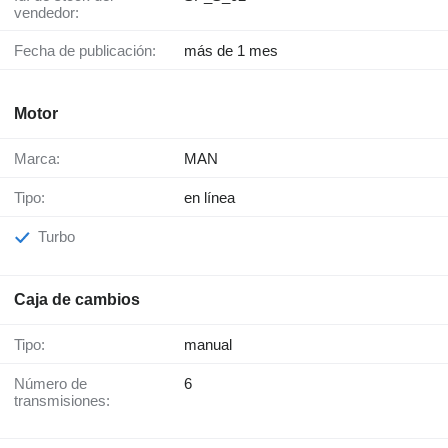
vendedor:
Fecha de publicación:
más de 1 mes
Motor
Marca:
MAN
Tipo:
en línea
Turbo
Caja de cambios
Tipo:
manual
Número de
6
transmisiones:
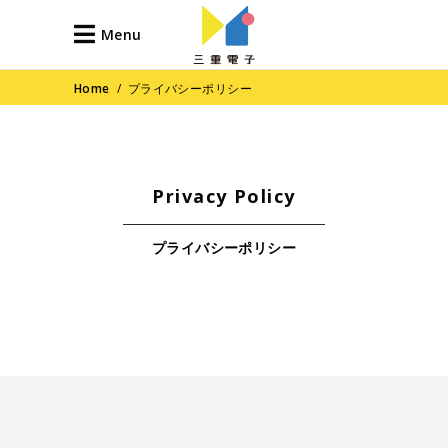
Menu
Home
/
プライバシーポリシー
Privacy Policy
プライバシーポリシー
-.-.-
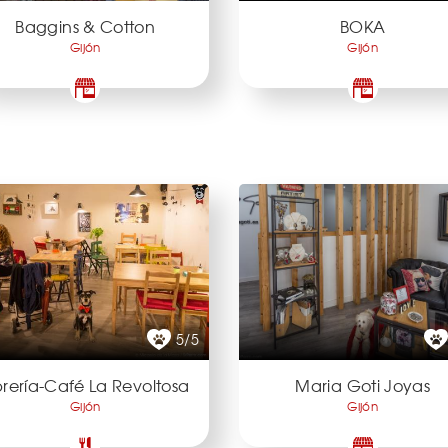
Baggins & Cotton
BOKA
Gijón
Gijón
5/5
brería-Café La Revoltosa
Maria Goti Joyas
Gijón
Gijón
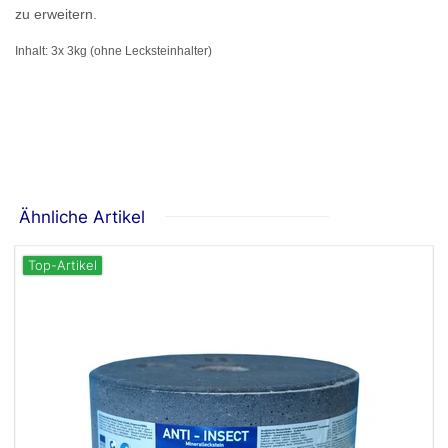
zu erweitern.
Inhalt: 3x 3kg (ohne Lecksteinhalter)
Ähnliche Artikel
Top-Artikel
-.-.-
### What you need to do:
Retype the lines of the entries above, from the line with "Baggins & Cotton" up to and including the line with "Top-Artikel". Leave out the pictures.

### The answer:
Baggins & Cotton
BOKA
Gijón
Gijón
5/5
brería-Café La Revoltosa
Maria Goti Joyas
Gijón
Gijón
zu erweitern.
Inhalt: 3x 3kg (ohne Lecksteinhalter)
Ähnliche Artikel
Top-Artikel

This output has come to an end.